Jump to: navigation, search

Protein Modeling is a Division C event for the 2021 season. It was introduced as a trial event in 2009 and as an official national event in the 2010-2011 season, 2011-2012 season, 2014-2015 season, 2015-2016 season, 2018-2019 season, and the 2019-2020 season. For the event, students use computer visualization and online resources to guide the construction of physical models of proteins and to understand how protein structure determines function. In 2016, students modeled proteins involved with dopamine and serotonin. In 2019, students studied the CRISPR-Cas9 and one of its inhibitors, AcrIIA4. In 2020 and 2021, students are studying the APOBEC3A Cytidine Deaminase and how it is used in direct base editing.

Previous Topics

Season Topic
2011 Pluripotent Stem Cells
2012 Apoptosis
2015 Human Genome
2016 Dopamine and Serotonin
2019 CRISPR and Anti-CRISPR
2020 CRISPR and Base Editing

Event Overview

In past years, competitors would build 2 models - one prebuild model and one onsite build. However, in 2020 this was changed and instead of an onsite model, students will explore any given protein using Jmol and answer questions regarding its structure. The prebuild still remains part of the competition, as well as a written test on a specific topic.

For the 2021 season scoring is based on the following components:

  • Prebuild model: 40%
  • Jmol Exploration: 30%
  • Written Test: 30%

Allowed Materials

In the 2016-2017 season, five two-sided 8.5x11 sheets of reference materials from any source, typed, handwritten, or graphics, were allowed, along with a scientific calculator and writing utensils (a Sharpie or other permanent marker is recommended for marking the Mini-Toober for the on-site model, as well as normal pens/pencils for taking the test).
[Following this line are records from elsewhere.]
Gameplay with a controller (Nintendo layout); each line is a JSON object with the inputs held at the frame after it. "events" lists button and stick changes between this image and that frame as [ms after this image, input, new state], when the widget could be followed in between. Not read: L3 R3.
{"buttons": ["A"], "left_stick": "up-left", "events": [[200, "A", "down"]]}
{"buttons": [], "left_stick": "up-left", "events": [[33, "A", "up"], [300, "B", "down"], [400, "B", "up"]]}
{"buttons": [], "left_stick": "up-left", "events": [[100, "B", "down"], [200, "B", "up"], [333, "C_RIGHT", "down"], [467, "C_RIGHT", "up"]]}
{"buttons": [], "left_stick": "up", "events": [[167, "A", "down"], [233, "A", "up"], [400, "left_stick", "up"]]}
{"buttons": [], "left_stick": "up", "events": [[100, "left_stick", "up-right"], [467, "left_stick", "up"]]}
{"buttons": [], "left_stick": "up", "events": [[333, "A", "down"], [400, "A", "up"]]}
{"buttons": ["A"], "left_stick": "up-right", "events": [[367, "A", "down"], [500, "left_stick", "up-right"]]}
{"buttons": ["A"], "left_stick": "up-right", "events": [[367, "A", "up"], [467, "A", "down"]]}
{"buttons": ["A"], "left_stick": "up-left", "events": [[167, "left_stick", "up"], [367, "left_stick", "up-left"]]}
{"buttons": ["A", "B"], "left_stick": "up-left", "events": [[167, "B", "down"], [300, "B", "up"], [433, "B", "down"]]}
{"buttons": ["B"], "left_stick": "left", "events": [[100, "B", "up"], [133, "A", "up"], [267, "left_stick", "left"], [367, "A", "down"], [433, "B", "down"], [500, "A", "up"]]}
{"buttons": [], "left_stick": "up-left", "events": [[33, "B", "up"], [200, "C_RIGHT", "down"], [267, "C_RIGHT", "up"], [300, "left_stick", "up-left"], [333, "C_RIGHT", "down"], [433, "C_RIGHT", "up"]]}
For the 2018-2019 season, only one two sided letter-size "cheatsheet" is allowed. Calculators are not allowed this year. In addition to markers, pens and pencils, teams are also encouraged to bring a metric ruler to aid in building the onsite model to the 2cm scale.

For 2020 and 2021, each participant may bring a sheet of paper - if there are three individuals competing in the event, each one may have a sheet of information. However, calculators are still not allowed.

Pre-Build Model

For the pre-build model, a section of a certain protein will be specified from the Protein Data Bank. Students purchase beforehand a Mini-Toober of the correct length, at a scale of 2 cm per amino acid residue, and red and blue plastic end-caps representing the carboxyl and amino termini of the protein chain respectively. The model must be correctly folded, and the end-caps placed at the correct ends of the protein chain, but the model must also include "creative additions" that showcase the function of the selected protein. Students must decide for themselves which sidechains and/or ligands are important to the protein's function and should be displayed. These additions must be explained on a two-sided, 3x5 index card, along with a paragraph explanation of how they are relevant to the protein's function, and submitted with the model, typically at impound.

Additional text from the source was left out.